● What this task involves
Please copy out the items word for word, starting at the line containing "(Tuesday): end time?" and ending at the line containing "two start times?", both included. Omit the pictures from your copy.

● Task inputs
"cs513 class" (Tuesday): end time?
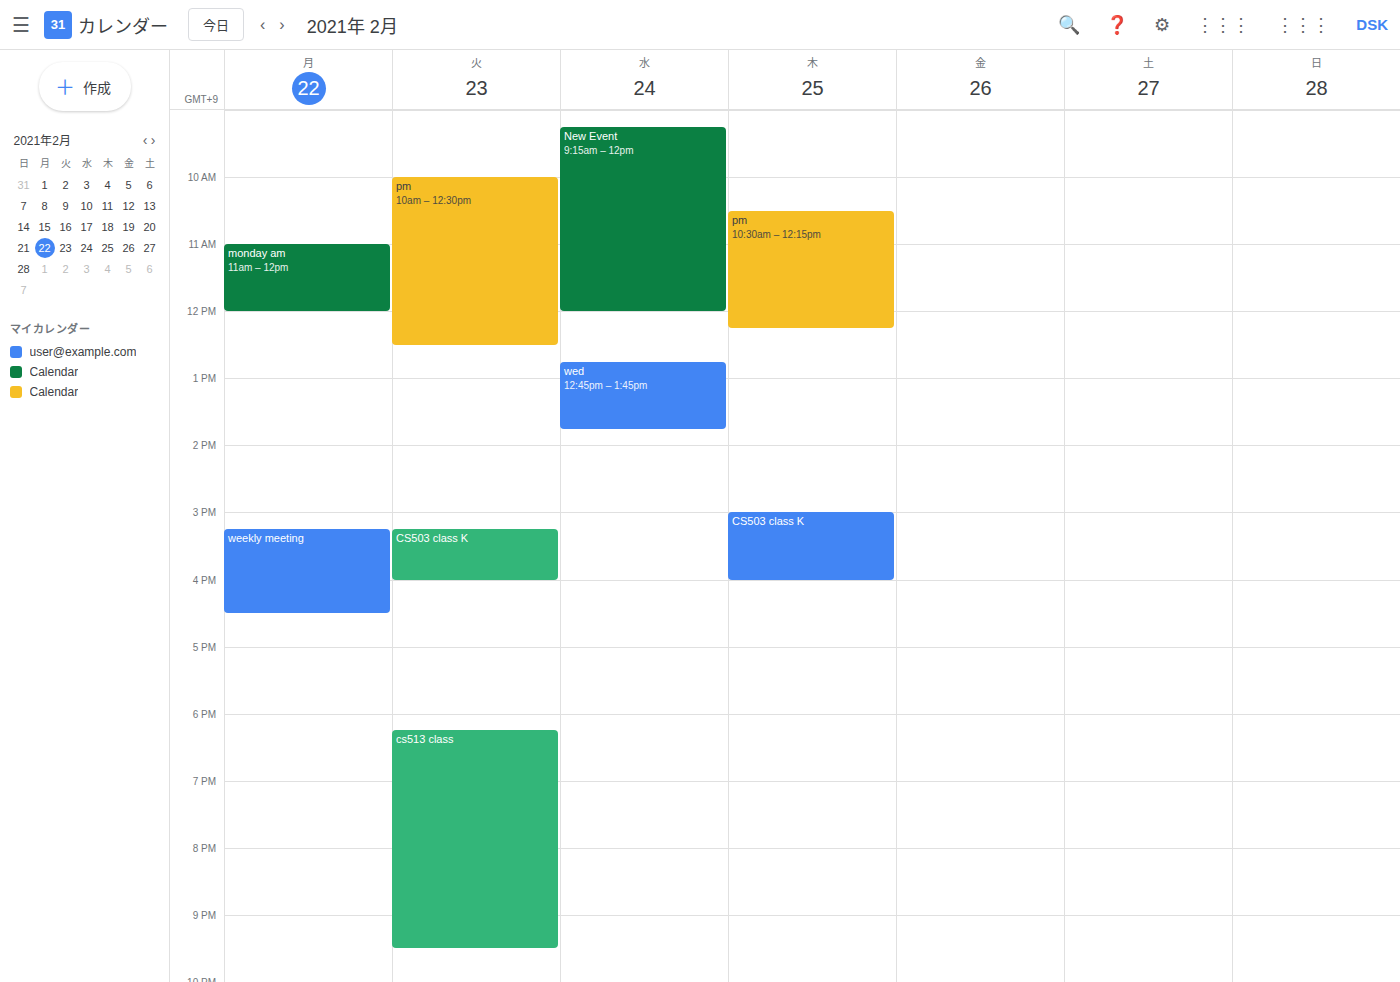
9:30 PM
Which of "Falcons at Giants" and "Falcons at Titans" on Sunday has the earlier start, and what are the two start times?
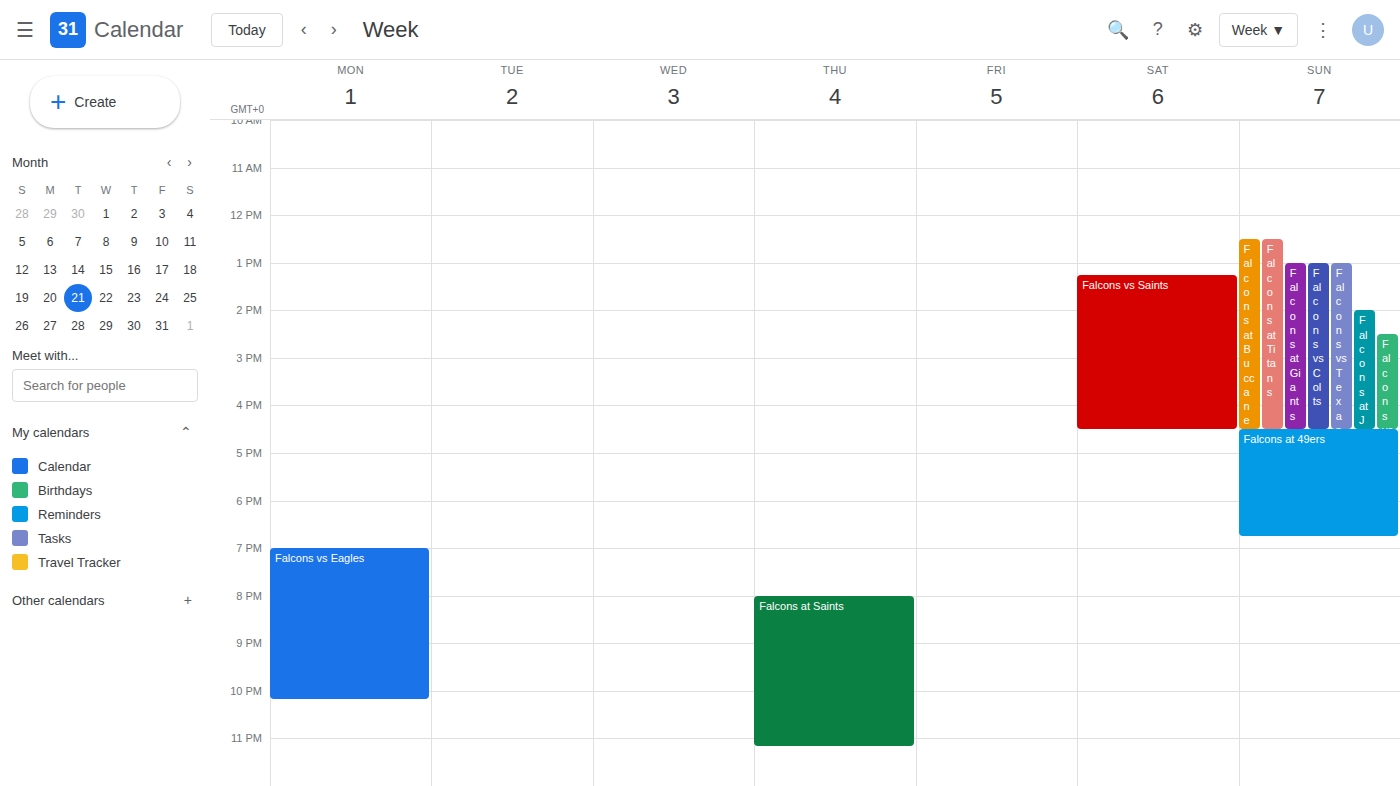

==

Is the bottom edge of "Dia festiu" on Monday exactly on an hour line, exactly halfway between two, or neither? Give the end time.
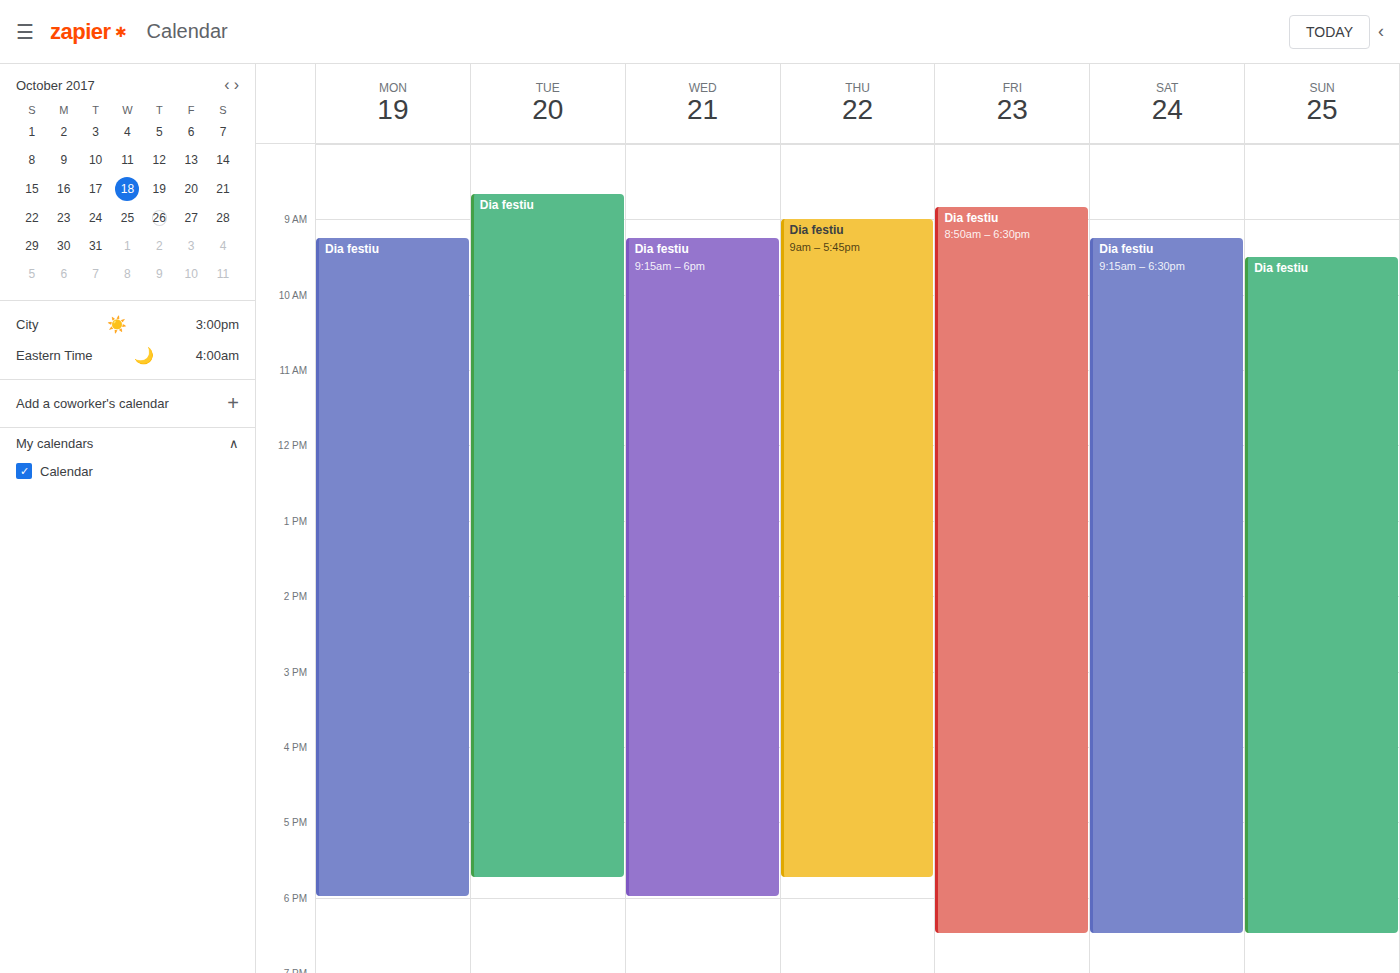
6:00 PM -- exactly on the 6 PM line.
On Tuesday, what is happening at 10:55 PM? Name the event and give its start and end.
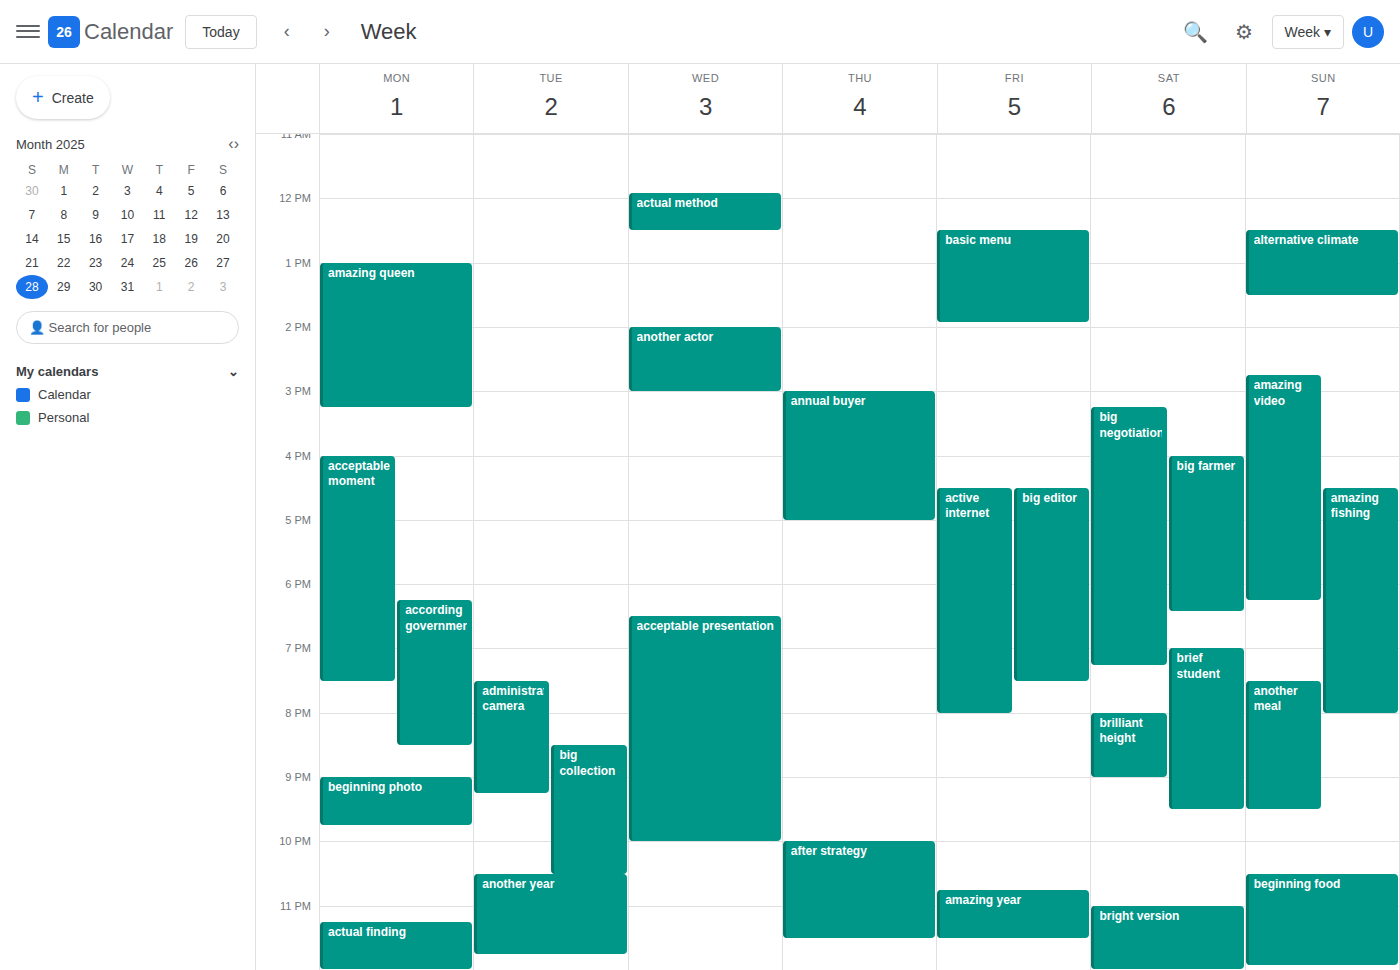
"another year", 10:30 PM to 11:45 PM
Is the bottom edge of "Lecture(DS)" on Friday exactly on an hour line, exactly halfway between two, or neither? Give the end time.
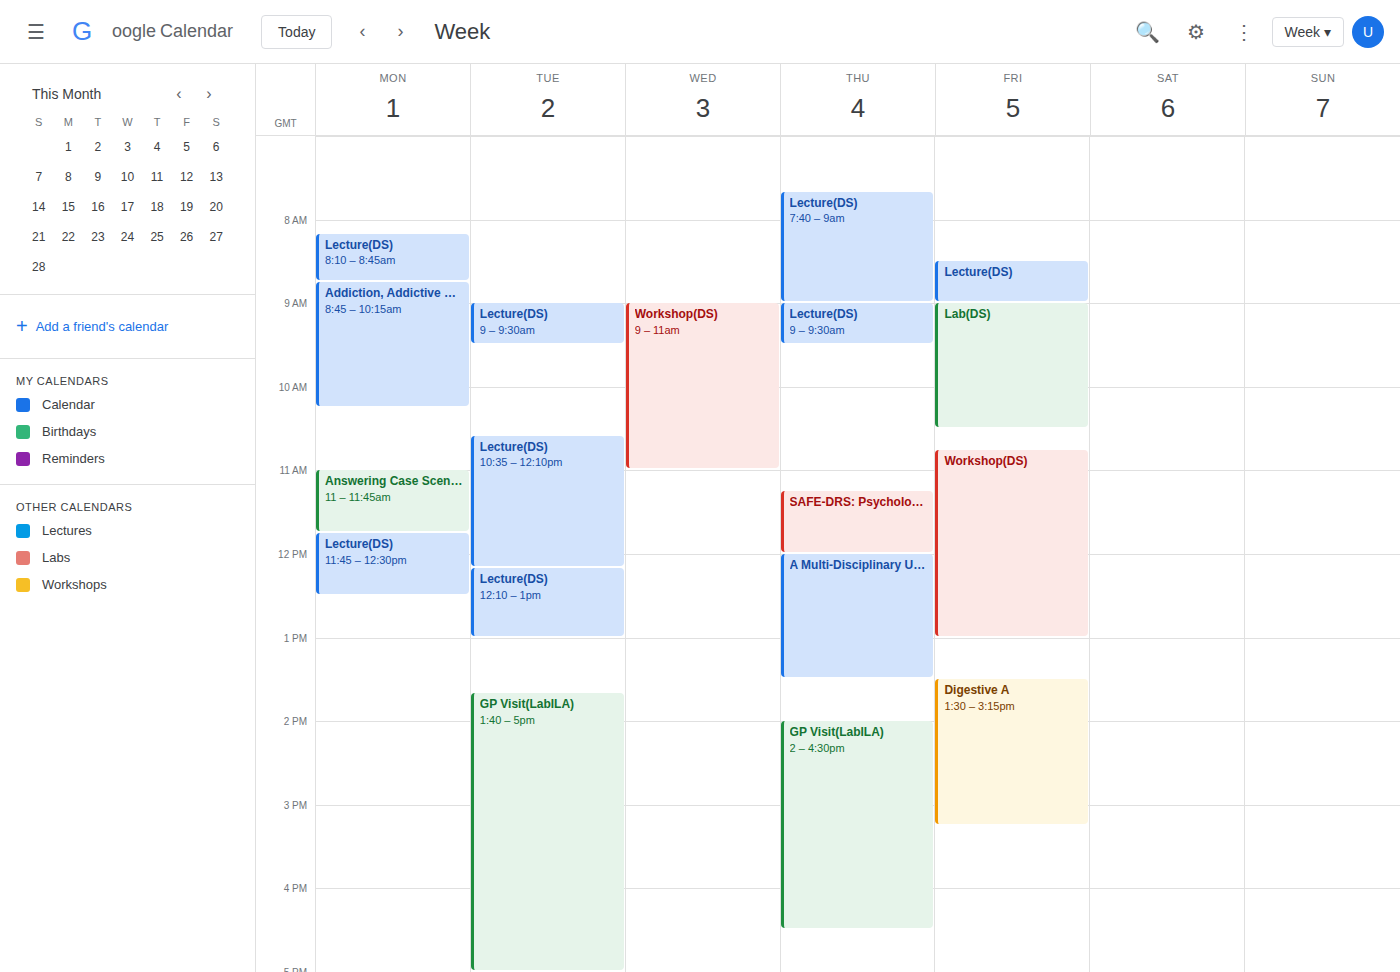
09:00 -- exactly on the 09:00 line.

● Complete response
"cs513 class" (Tuesday): end time?
9:30 PM
Which of "Falcons at Giants" and "Falcons at Titans" on Sunday has the earlier start, and what are the two start times?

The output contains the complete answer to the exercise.